As of mid 2024 there were 57 Managing Agents managing 77 syndicates and the estimated annual gross written premium was more than £50bn. Please see Lloyd’s of London website for more details

History and where we are now

In February 1688, Edward Lloyd’s Coffee House in Tower Street was referred to for the very first time in the London Gazette. What Lloyd’s coffee house specialised in was information about shipping.  In the 17th century, London’s importance as a trade centre led to an increasing demand for ship and cargo insurance. Lloyd’s coffee house became recognised as the place for obtaining marine insurance.
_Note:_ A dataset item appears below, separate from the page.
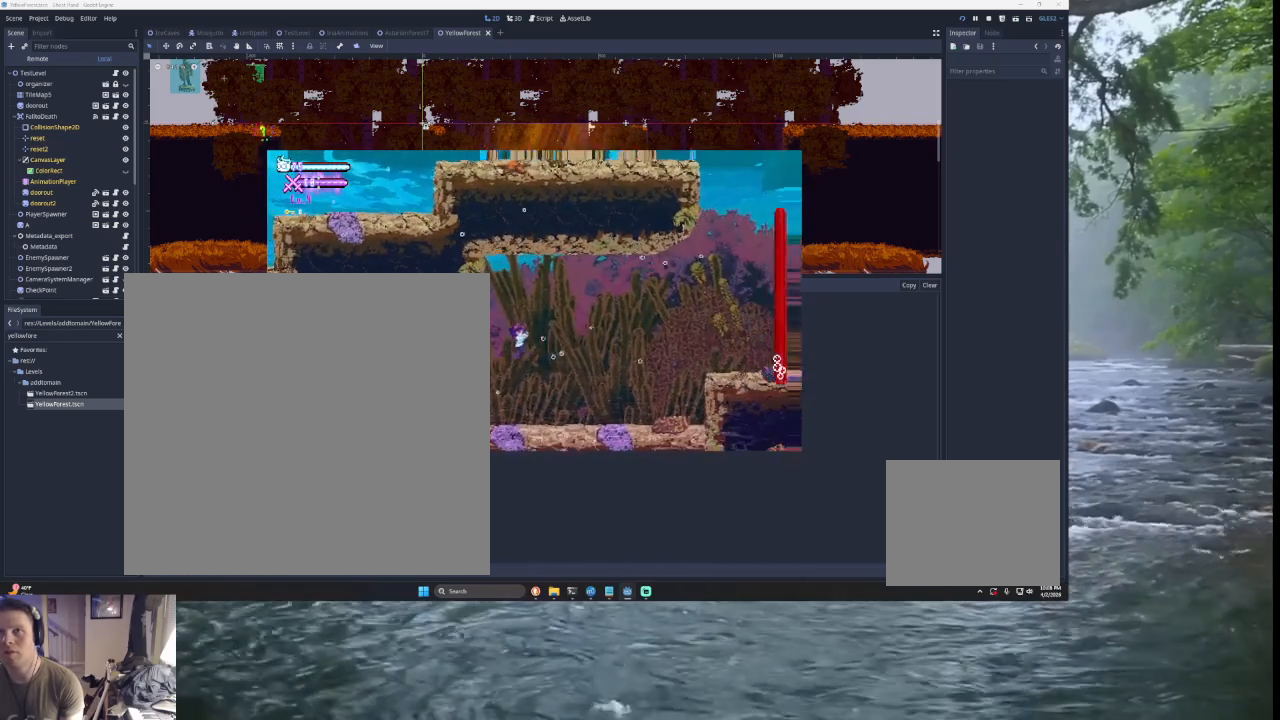
{"buttons": ["TRIANGLE"], "left_stick": "right", "right_stick": "center", "events": [[400, "TRIANGLE", "down"]]}
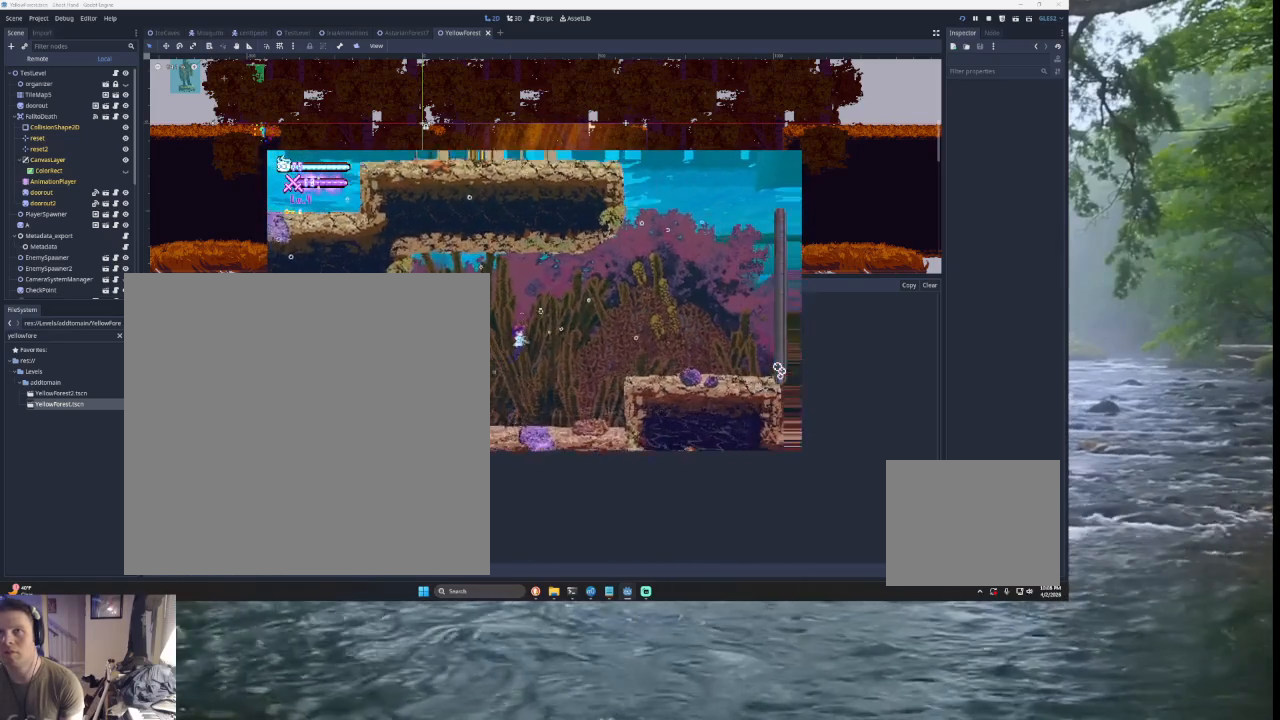
{"buttons": [], "left_stick": "right", "right_stick": "center", "events": [[200, "TRIANGLE", "up"]]}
In fact Edward Lloyd use to send waiters down to the docks for information on the arrival of vessels in this time Lloyd’s also moved to Lombard Street

In 1734 the first edition of Lloyd’s List, one of the world’s oldest continuously running journals, was first published by Thomas Jemson. He used Lloyd’s name and not his own because by this time, the establishment had instant recognition in the shipping community and a dedicated audience who would pay for subscriptions. Nearly 300 years on, the paper still provides weekly shipping news to London and beyond.

After a long period of prosperity particularly in the early 1760’s (in part due to the 7 years’ war) things started to come to an end, marine premiums returned to a lower level. This drove certain underwriters to more ‘speculative’ lines – putting their names to other kinds of risks, including highway robbery and death by gin drinking – and Lloyd’s coffee house soon became notorious as a gambling den. An extract from the London Chronicle of the time stated: ‘The amazing progress of illicit gambling at Lloyd’s coffee-house is a powerful and very melancholy proof of the degeneracy of the times.’  In 1769 a breakaway group of professional underwriters, keen to disassociate themselves from Lloyd’s growing unfortunate reputation, established a new Lloyd’s coffee house at 5 Pope’s Head Alley, London. The so-called ‘Old Lloyd’s’ ceased to exist. In its wake came New Lloyd’s, whose professionalism and ordered existence entirely quashed the anarchy of the Lombard Street gamblers.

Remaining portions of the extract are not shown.